The Tory austerity experiment is now a proven failure. This Budget is an admission of failure, even if the Tories don’t have the honesty to openly admit it. George Osborne said in a speech in 2009, citing work from the IMF, that “fiscal policy is more or less powerless to affect output” in open economies. In other words, he didn’t think government spending could increase growth. He thought the way to rebuild growth was to reduce the size of government. The OBR this week contradicted George Osborne in their analysis accompanying the Budget. They said “a large planned increase in public investment should boost potential output”. The Tories got it wrong in 2010 – fundamentally wrong. They’ve been getting it wrong for ten years.
Austerity continues in this Budget, despite all the hype. Spending levels are still below where they were in 2010-11, as the IFS has pointed out. Public services are not being restored, in the face of the urgent demands of those affected by the loss of services like youth centres, legal aid, family violence support, public libraries, Sure Start centres. Are the Tories ending austerity – and getting it done? No, they’re getting it wrong.
Infrastructure was hyped but it doesn’t fill the hole the Tories created. The Tories have trumpeted their infrastructure investment. But at most it appears the new infrastructure investment is about £143bn excluding depreciation – when the Tories created a £192bn infrastructure investment hole between 2010 and 2020. They are asking to be congratulated for only beginning to rebuild what they have destroyed. And they have no plan, with the National Infrastructure Strategy shelved until later in the year, and no grasp of how skills investment is needed to deliver on infrastructure promises.
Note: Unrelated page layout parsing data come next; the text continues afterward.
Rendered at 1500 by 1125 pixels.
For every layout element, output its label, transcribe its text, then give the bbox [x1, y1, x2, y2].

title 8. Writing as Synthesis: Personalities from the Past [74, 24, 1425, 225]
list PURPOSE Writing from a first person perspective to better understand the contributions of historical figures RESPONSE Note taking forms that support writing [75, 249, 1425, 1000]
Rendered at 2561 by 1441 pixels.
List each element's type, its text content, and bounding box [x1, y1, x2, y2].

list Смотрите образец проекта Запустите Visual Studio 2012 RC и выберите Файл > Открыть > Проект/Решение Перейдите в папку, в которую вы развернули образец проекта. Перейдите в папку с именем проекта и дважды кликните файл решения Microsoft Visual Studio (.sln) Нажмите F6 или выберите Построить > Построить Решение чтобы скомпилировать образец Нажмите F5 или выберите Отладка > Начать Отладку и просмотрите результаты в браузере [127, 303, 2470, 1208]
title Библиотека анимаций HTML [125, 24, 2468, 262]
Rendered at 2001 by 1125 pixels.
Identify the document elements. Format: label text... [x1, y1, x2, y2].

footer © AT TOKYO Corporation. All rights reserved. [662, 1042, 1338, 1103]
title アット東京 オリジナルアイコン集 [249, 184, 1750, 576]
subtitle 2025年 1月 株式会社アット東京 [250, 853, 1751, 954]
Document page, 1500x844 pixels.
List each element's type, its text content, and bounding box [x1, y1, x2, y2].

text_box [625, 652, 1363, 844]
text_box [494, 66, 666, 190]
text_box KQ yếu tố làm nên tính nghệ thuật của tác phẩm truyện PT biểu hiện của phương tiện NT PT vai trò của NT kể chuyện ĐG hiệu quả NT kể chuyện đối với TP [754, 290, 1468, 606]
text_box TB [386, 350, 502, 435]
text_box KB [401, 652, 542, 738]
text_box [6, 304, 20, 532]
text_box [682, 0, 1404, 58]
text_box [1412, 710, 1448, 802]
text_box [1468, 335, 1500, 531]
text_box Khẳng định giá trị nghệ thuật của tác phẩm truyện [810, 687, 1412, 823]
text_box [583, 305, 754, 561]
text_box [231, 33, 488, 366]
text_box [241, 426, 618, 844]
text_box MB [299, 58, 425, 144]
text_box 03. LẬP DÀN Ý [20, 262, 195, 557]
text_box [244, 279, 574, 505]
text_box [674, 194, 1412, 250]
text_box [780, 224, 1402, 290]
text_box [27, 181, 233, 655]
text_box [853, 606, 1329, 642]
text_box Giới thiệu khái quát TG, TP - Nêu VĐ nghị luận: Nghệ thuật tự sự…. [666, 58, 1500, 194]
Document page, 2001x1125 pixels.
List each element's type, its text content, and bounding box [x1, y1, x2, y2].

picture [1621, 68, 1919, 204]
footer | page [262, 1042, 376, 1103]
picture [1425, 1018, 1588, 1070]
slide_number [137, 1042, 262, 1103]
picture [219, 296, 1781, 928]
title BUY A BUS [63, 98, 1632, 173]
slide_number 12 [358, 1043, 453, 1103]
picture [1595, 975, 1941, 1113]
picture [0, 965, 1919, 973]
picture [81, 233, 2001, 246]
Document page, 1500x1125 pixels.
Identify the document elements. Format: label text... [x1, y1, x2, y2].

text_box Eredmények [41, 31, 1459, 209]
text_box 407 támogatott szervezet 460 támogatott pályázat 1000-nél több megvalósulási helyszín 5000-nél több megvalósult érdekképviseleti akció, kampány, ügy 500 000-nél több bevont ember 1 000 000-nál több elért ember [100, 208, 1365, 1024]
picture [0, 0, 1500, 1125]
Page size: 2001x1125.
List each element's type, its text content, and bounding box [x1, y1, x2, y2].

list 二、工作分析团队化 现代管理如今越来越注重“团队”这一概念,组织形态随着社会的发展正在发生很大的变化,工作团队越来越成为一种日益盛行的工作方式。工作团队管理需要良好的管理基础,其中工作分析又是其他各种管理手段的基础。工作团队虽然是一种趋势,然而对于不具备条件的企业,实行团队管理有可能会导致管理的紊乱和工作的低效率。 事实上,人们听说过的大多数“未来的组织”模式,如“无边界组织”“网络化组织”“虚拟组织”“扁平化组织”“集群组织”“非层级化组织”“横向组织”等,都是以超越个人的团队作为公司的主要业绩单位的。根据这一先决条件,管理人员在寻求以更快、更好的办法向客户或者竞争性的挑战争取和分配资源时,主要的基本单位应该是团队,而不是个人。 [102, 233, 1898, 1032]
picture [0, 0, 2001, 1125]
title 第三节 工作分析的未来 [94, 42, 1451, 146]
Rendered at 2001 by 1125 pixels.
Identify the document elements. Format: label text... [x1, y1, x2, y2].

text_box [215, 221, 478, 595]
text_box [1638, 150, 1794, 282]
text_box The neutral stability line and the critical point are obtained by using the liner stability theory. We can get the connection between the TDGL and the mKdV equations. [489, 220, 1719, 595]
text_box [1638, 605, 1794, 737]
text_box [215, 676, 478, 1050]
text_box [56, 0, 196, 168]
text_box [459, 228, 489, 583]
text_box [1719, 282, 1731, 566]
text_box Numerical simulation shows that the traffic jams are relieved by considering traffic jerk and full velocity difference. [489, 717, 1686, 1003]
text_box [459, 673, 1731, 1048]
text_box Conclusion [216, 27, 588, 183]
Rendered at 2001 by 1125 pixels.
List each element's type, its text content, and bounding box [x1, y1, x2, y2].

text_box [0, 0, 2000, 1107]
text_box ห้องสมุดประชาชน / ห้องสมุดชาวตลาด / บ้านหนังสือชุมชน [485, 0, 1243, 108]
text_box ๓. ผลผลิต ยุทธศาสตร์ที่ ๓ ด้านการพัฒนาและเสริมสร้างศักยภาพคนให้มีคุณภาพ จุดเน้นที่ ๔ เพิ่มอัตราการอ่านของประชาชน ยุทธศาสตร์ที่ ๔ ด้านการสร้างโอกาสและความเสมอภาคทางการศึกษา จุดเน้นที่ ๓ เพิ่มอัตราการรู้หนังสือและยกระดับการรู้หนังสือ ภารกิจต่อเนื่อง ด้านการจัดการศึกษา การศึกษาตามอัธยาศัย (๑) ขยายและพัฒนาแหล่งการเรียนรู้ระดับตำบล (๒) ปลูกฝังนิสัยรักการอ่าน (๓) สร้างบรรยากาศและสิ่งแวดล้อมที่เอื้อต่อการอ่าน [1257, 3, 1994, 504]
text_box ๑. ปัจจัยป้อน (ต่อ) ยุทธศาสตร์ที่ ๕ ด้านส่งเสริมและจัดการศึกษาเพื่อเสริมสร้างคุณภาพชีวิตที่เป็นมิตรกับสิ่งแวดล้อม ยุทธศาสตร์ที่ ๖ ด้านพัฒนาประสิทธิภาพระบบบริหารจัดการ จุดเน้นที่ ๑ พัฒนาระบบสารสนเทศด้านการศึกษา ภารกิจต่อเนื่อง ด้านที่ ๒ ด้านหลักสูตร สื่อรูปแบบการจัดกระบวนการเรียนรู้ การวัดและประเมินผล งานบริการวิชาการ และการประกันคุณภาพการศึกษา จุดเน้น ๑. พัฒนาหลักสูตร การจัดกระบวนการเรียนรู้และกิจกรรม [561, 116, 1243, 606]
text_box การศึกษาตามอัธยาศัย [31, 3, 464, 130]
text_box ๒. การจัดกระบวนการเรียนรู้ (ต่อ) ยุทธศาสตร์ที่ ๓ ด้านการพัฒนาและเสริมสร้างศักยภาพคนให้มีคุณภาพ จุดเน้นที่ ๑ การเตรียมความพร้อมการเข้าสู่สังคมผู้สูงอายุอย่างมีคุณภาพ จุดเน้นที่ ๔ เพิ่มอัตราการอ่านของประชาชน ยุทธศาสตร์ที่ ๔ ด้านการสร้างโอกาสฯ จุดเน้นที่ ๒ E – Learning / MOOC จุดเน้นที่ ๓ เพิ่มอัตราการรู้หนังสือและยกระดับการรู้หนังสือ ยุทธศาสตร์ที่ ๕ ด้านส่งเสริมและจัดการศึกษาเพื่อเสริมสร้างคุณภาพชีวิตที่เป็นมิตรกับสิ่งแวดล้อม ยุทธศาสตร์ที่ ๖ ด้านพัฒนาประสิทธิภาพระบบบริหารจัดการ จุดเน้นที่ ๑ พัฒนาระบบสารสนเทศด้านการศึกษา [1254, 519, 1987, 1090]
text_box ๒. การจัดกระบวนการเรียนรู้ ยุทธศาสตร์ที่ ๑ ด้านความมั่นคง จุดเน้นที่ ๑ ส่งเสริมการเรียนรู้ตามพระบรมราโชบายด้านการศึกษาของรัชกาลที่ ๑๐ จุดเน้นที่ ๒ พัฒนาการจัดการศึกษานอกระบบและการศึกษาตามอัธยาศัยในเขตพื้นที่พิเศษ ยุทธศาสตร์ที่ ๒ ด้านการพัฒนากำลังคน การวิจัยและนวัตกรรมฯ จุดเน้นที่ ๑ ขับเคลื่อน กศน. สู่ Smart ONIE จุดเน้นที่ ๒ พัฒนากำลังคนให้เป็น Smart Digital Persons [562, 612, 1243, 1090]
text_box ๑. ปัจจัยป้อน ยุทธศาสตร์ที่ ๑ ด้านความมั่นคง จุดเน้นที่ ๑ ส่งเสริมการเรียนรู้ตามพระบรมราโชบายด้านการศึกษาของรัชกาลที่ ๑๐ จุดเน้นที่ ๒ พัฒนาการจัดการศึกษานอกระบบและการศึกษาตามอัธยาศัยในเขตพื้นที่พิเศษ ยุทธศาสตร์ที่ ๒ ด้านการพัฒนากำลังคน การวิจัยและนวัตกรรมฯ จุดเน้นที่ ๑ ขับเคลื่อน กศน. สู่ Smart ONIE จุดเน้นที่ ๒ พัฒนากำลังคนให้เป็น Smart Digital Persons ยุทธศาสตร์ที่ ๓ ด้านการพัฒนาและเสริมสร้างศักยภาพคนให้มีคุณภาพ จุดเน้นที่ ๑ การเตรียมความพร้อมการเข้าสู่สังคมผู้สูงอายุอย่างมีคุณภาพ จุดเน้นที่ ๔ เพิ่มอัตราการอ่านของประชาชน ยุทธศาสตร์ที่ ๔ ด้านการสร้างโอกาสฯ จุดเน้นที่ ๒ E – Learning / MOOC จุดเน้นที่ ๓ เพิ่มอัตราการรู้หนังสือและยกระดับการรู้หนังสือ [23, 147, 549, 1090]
Again – getting it wrong, not getting it done.
The Budget is profoundly disappointing on climate change. There was no national infrastructure plan to shift the tracks on which the economy runs and move it towards a zero-carbon future. The IPPR’s Environmental Justice Commission said £33bn a year was needed in green investment just for the Tories to achieve their unacceptably unambitious target of net-zero emissions by 2050. That target wasn’t met, and instead £27bn was allocated to roads. No new support for wind and solar energy. No new measures to tackle the affordability of public transport. No action to decarbonise how we heat our houses – just a consultation on action for 2022. Getting it done? On the existential threat of climate change, this government is also getting it wrong.
All eyes are now rightly on the coronavirus crisis. That will require all of government, and all of us, to pull together. But I regret to say that in this Budget the Tories have postponed, prevaricated, and prevented government from being well-equipped to deal with the crises of our time. Getting it wrong, not getting it done.